The gift tax is a tax imposed on the transfer of ownership of items or property. The IRS defines, a gift as “Any transfer to an individual, either directly or indirectly, where full consideration (measured in money or money’s worth) is not received in return.”
A taxable gift can be cash, stocks, real estate, or other property. When a gift is given the tax is usually assigned to the giver. A gift can be completely gratuitous, when the donor receives nothing of value in exchange or gratuitous in part, when the donor receives something of value but its value is substantially less than the value of the item given by the giver. In this case, the amount of the gift is the difference in value.
If you’re fortunate enough to give away substantial amounts of money or property during your lifetime, your generosity may be subject to federal gift tax rules. After death, your money and property, known as your estate, may also be subject to federal estate tax. With planning you can give assets or cash away during your lifetime to your heirs that are exempt from taxation. In 1976, Congress created a unified tax system for the federal gift tax and estate tax that limits the giver’s ability to circumvent the estate tax by giving all assets during his or her lifetime.
In estate planning, you must consider the unified credit. If you exceed the annual gift tax exclusion amount ($14,000) in any year, you can either pay the tax on the excess or take advantage of the unified credit to avoid paying the tax. The unified credit enables you to give away $5 million (plus the annual inflation adjustments) during your lifetime without having to pay gift tax. By using the unified credit during your life, you’ll reduce the amount available to offset the estate tax upon your death. If, you instead opt to pay the gift tax, these taxed gifts do not reduce your lifetime $5 million unified credit.
Gift Tax Exclusions
You can give a $14,000 monetary gift (in 2014) to as many individuals as you want in any given year, without triggering the gift tax. In addition to the annual exclusion amounts, you also can give: gifts to charity, gifts to a spouse or domestic partner, gifts to a political organization, gifts of educational expenses in the form of tuition payments to a recognized educational institution, and gifts of medical expenses without triggering the gift tax.
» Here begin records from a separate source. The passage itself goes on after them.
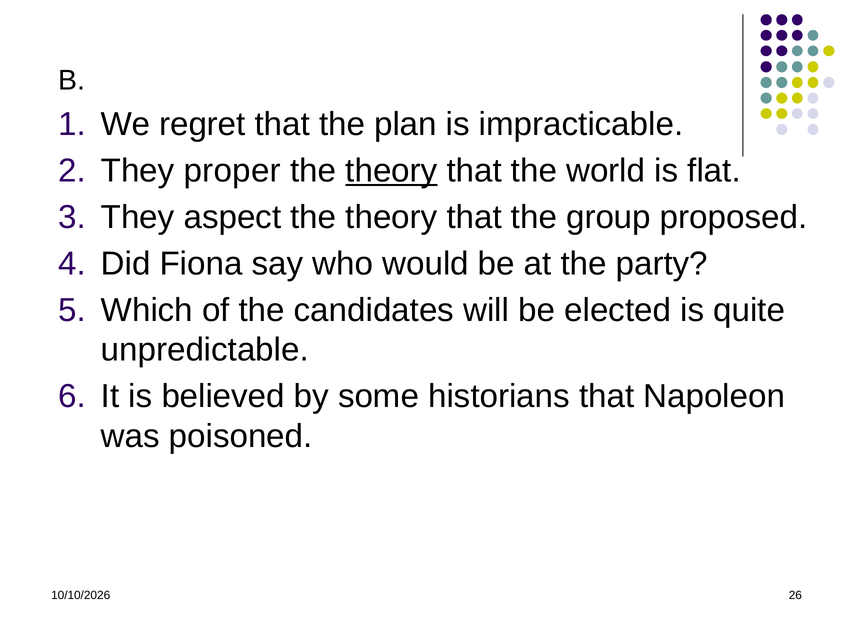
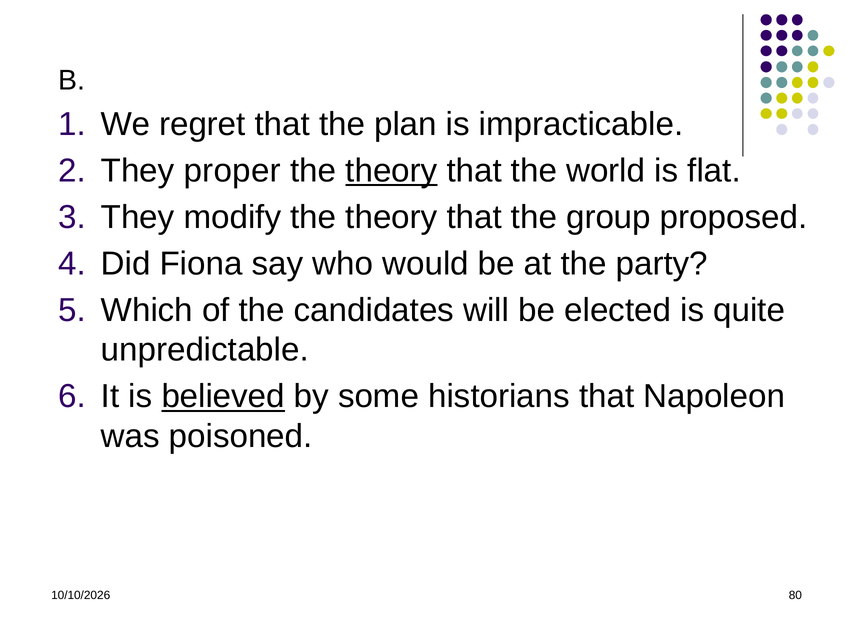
aspect: aspect -> modify
believed underline: none -> present
26: 26 -> 80
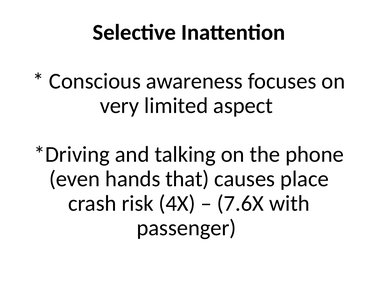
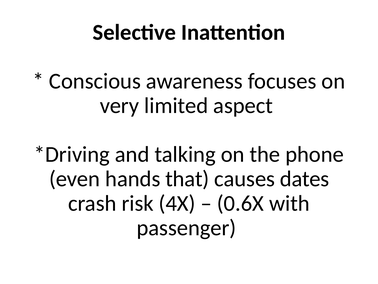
place: place -> dates
7.6X: 7.6X -> 0.6X
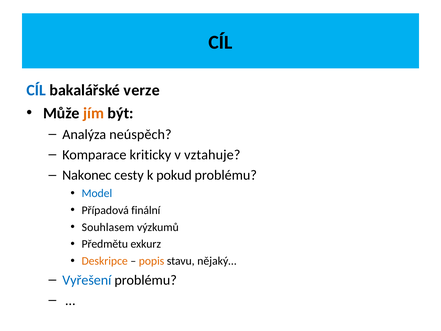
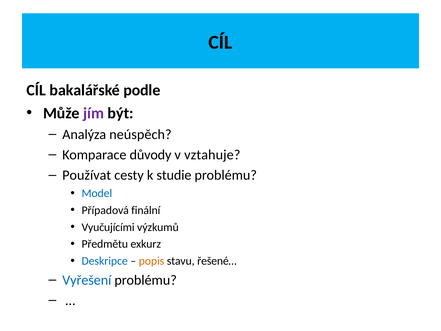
CÍL at (36, 90) colour: blue -> black
verze: verze -> podle
jím colour: orange -> purple
kriticky: kriticky -> důvody
Nakonec: Nakonec -> Používat
pokud: pokud -> studie
Souhlasem: Souhlasem -> Vyučujícími
Deskripce colour: orange -> blue
nějaký…: nějaký… -> řešené…
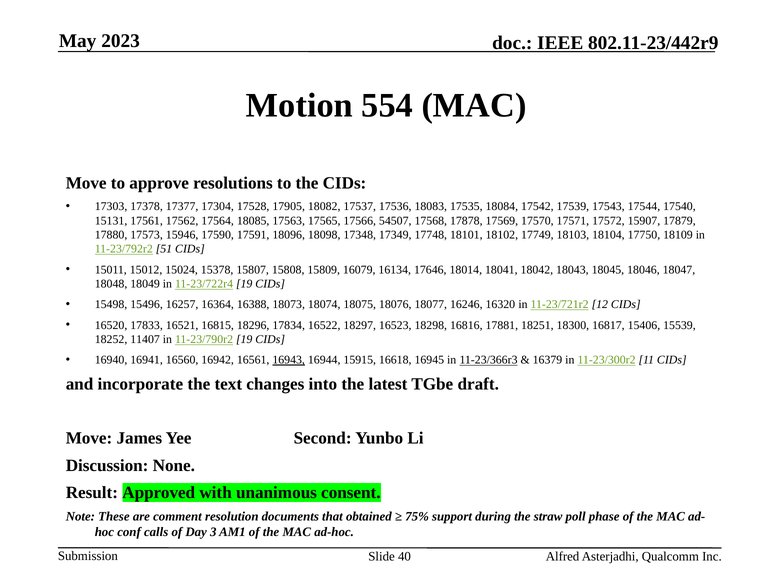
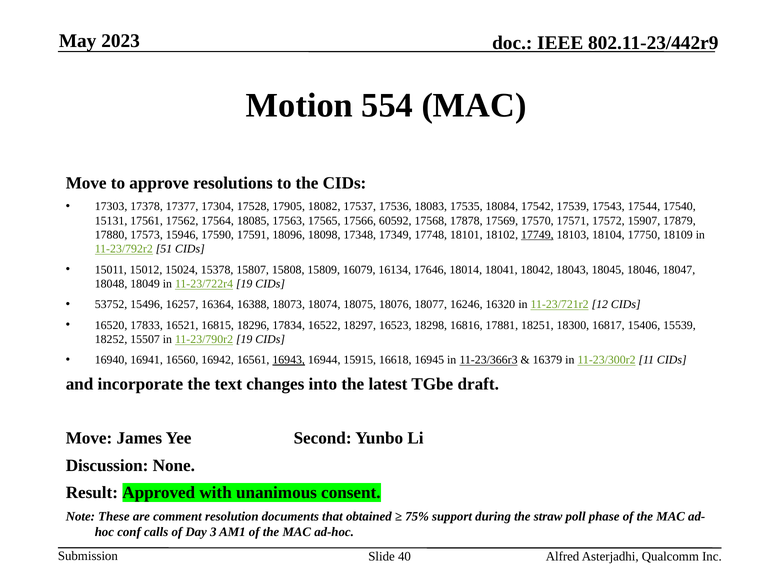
54507: 54507 -> 60592
17749 underline: none -> present
15498: 15498 -> 53752
11407: 11407 -> 15507
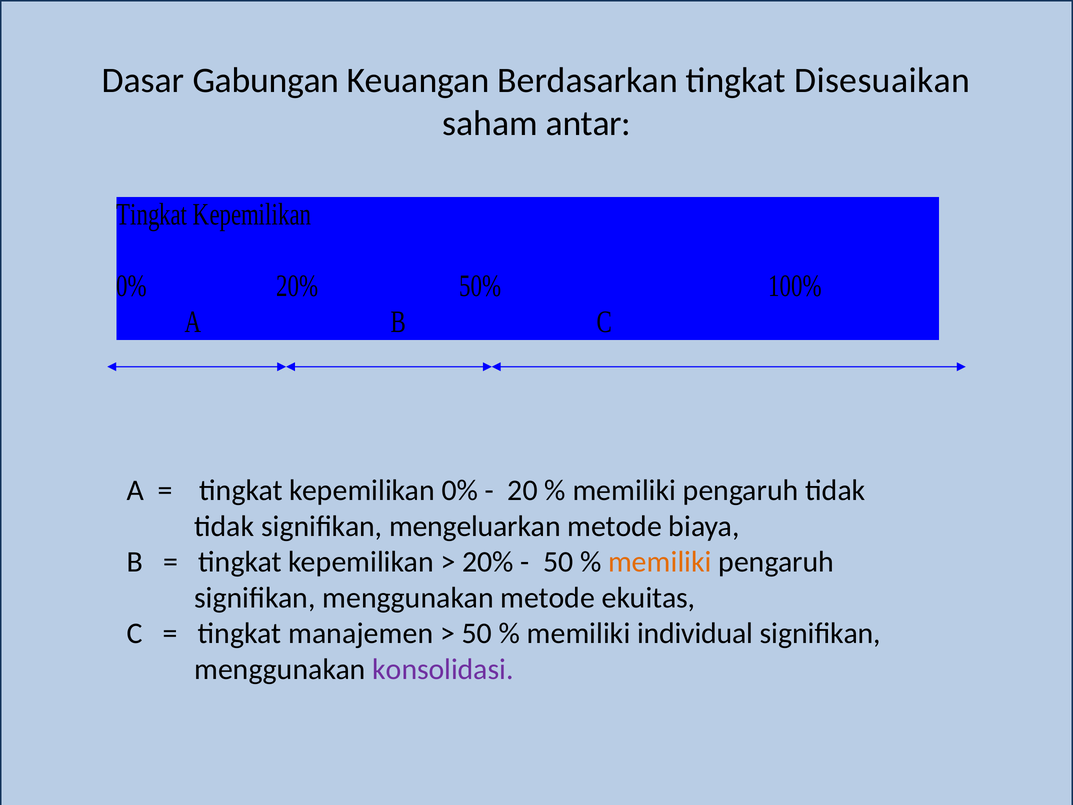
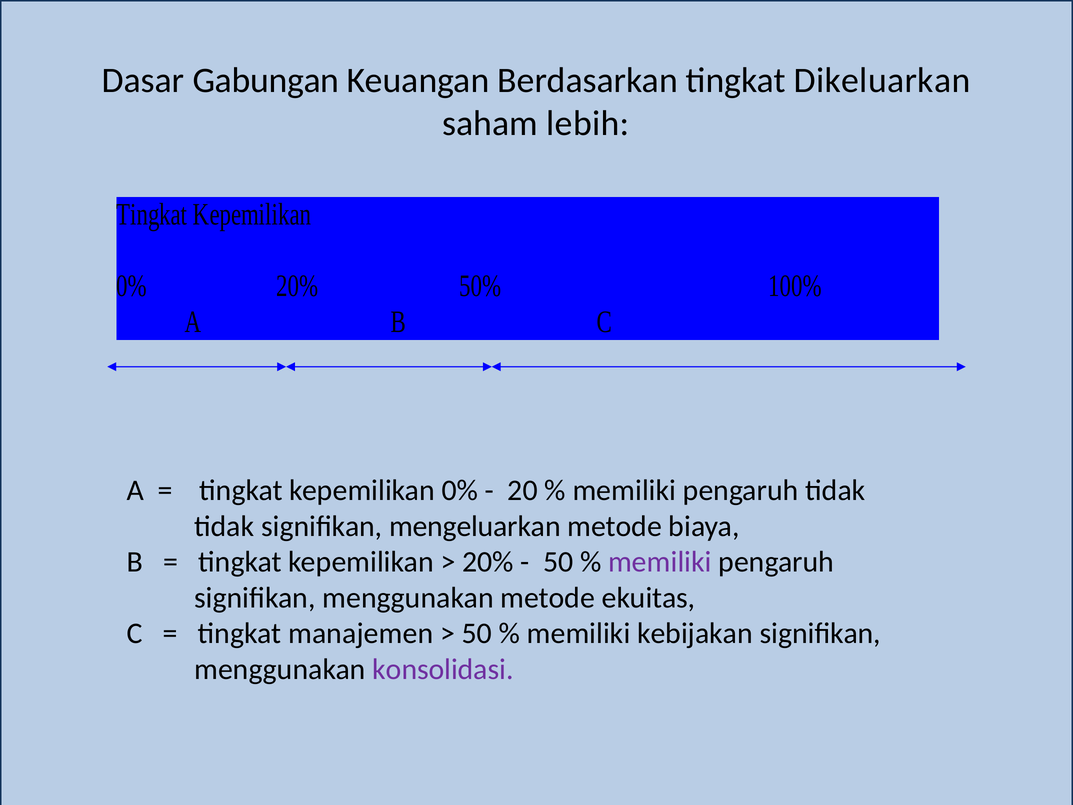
Disesuaikan: Disesuaikan -> Dikeluarkan
antar: antar -> lebih
memiliki at (660, 562) colour: orange -> purple
individual: individual -> kebijakan
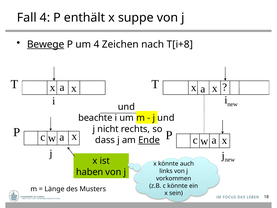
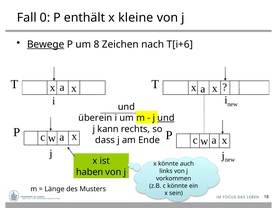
Fall 4: 4 -> 0
suppe: suppe -> kleine
um 4: 4 -> 8
T[i+8: T[i+8 -> T[i+6
beachte: beachte -> überein
und at (166, 118) underline: none -> present
nicht: nicht -> kann
Ende underline: present -> none
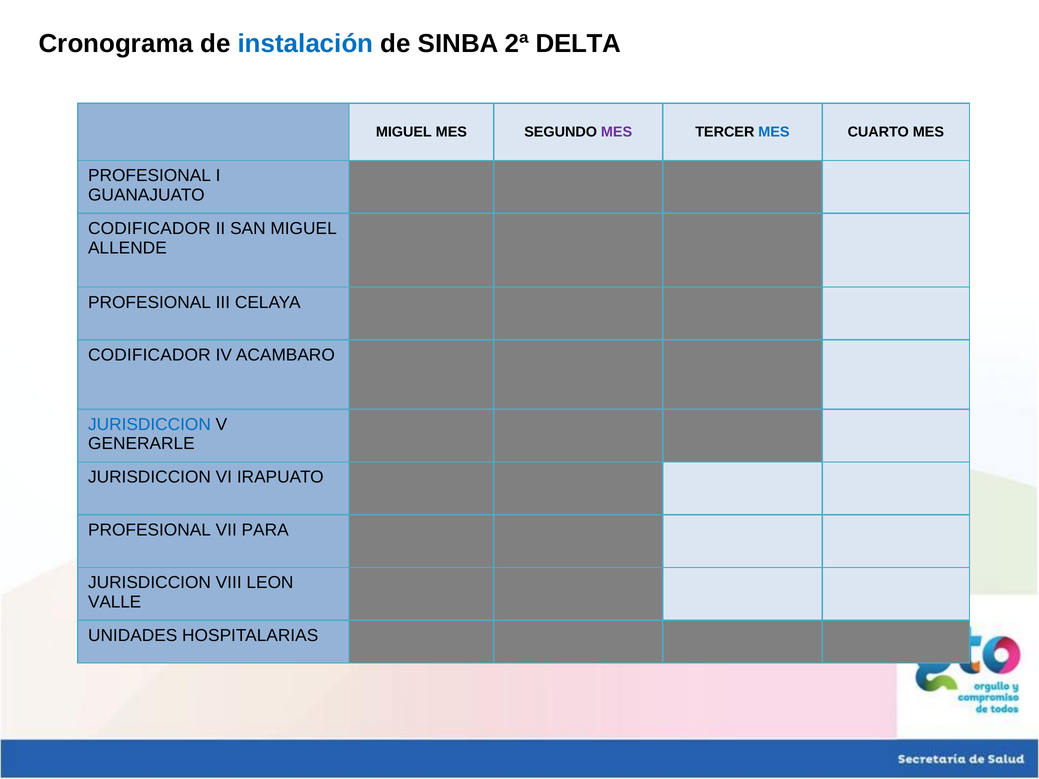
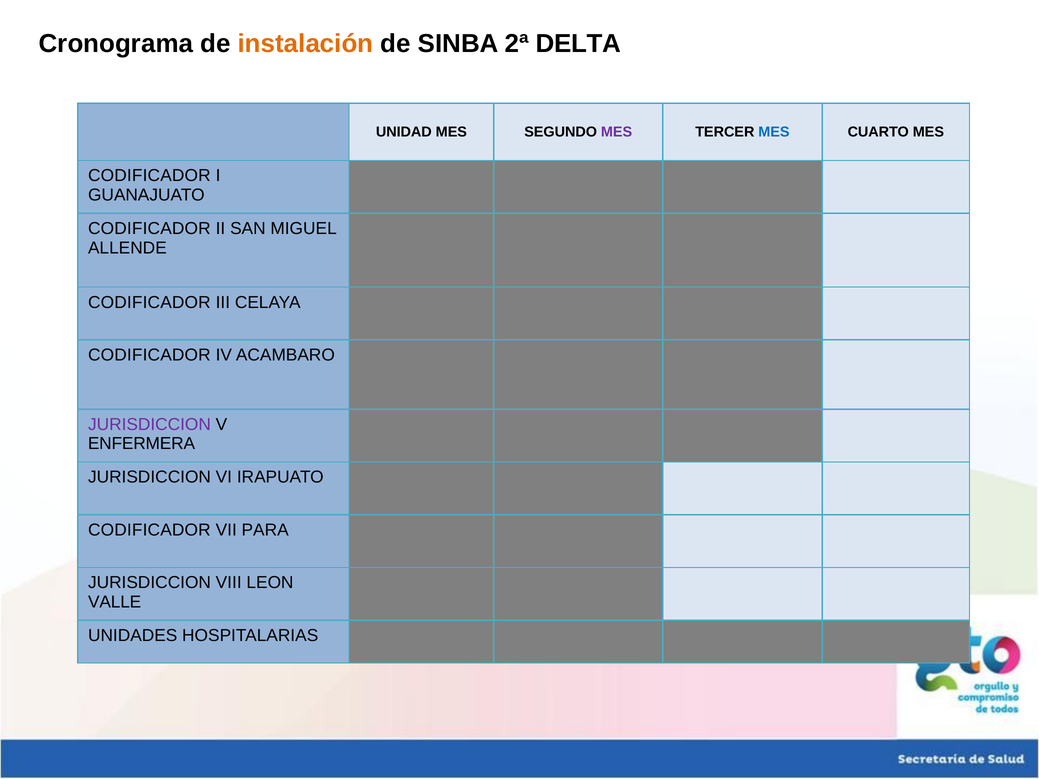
instalación colour: blue -> orange
MIGUEL at (404, 132): MIGUEL -> UNIDAD
PROFESIONAL at (149, 176): PROFESIONAL -> CODIFICADOR
PROFESIONAL at (149, 302): PROFESIONAL -> CODIFICADOR
JURISDICCION at (149, 425) colour: blue -> purple
GENERARLE: GENERARLE -> ENFERMERA
PROFESIONAL at (149, 530): PROFESIONAL -> CODIFICADOR
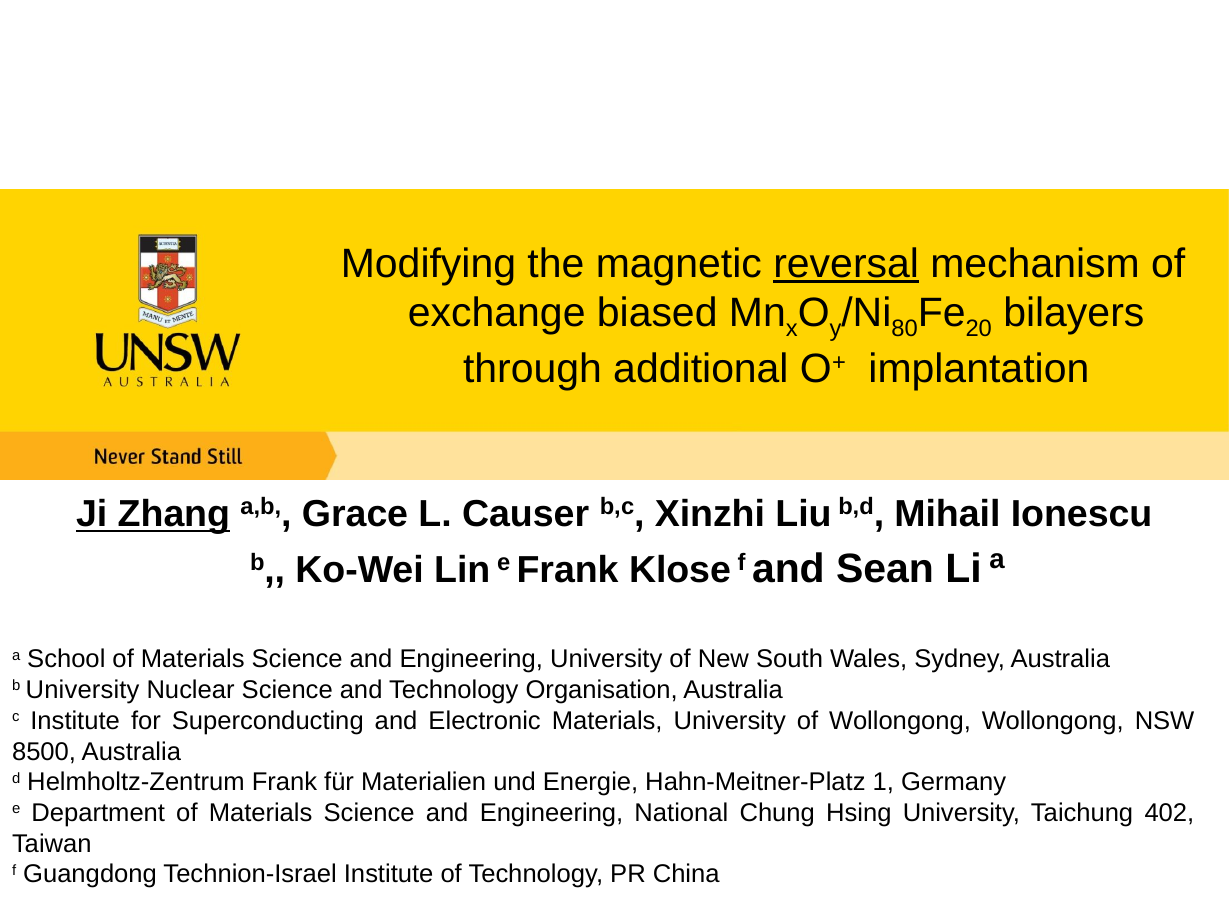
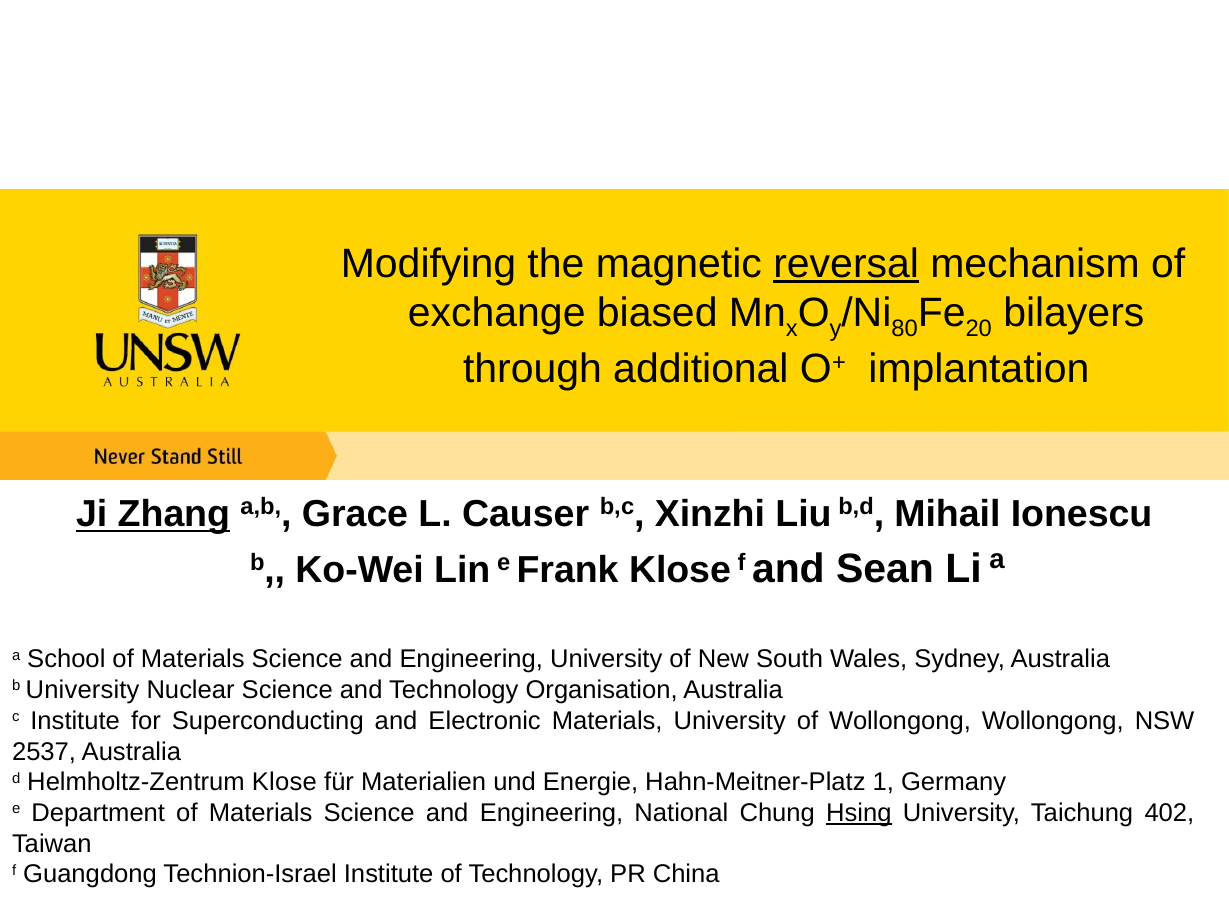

The American Taxpayer Relief Act OF 2012 increased the tax rate on estates in excess of the exemption amount of $5 million from 35 percent to 40 percent.
The new estate tax law, does allow transfer of unused estate and gift tax exemptions between spouses. There are differences between estate and gift taxes that must be considered when planning distribution of wealth and assets to your heirs. Things to consider include; the effective tax rate, the amount of the credit available against tax, and the basis of the received property.